Summary IV A. The DNC Hack and the FBI's Response
In August of 2015, the FBI reached out to the DNC about a potential breach of their network. The FBI warned the DNC multiple times, however, the DNC did not identify the intrusion until April of 2016. The DNC claimed that the warnings they were receiving from the FBI did not accurately convey the seriousness of the situation. It is also possible that there was some tension between the FBI and the DNC due to the FBI investigation into Hillary Clinton’s emails.

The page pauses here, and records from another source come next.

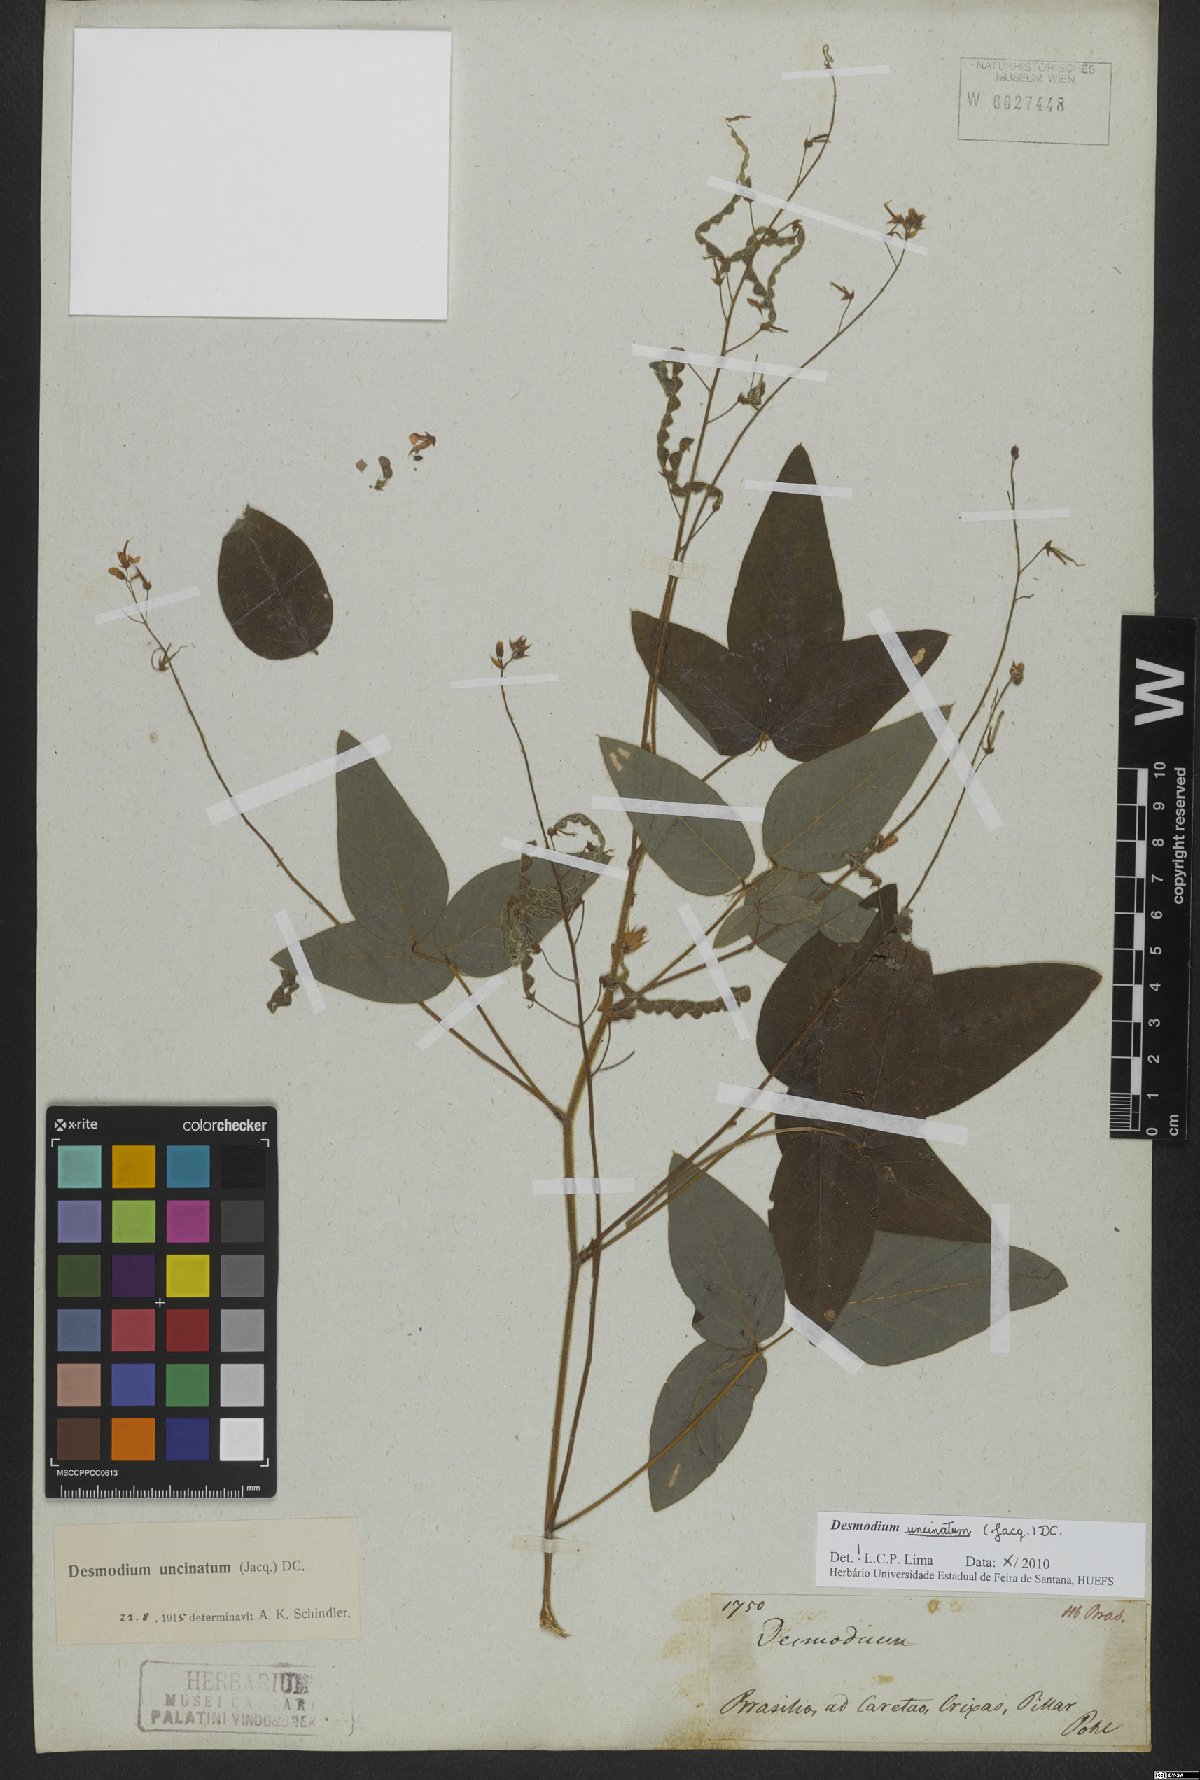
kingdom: Plantae
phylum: Tracheophyta
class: Magnoliopsida
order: Fabales
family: Fabaceae
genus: Desmodium
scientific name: Desmodium uncinatum
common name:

Upon learning that their network was compromised the DNC hired CrowdStrike, a cybersecurity firm, to fix the problem and suggest further action. There were two intrusions. COZYBEAR, who is connected to either the FSB or the SVR, had penetrated the network in July of 2015. A second intruder, FANCYBEAR, who is associated with the GRU penetrated the network in April of 2016. The intrusions resulted in the exfiltration of files and emails. The DNC’s cloud environment was also targeted in September of 2016 but CrowdStrike identified the attempted intrusion. Hacked materials were published online by both Guccifer 2.0 (GRU online persona), and WikiLeaks.

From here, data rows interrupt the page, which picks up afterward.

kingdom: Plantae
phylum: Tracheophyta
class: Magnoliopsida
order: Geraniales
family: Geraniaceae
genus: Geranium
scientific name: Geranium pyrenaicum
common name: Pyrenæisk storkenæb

The FBI’s victim-driven response to cyberattacks does not force cooperation from the victim entity. However, the committee concluded that the FBI could have been more pro-active in warning the DNC. The FBI only communicated with the IT department, and could have notified the DNC Chair, Debbie Wasserman Schultz, or a member of congress with a sufficient clearance. DHS and the ODNI concluded that the hack was directed by the Russian government.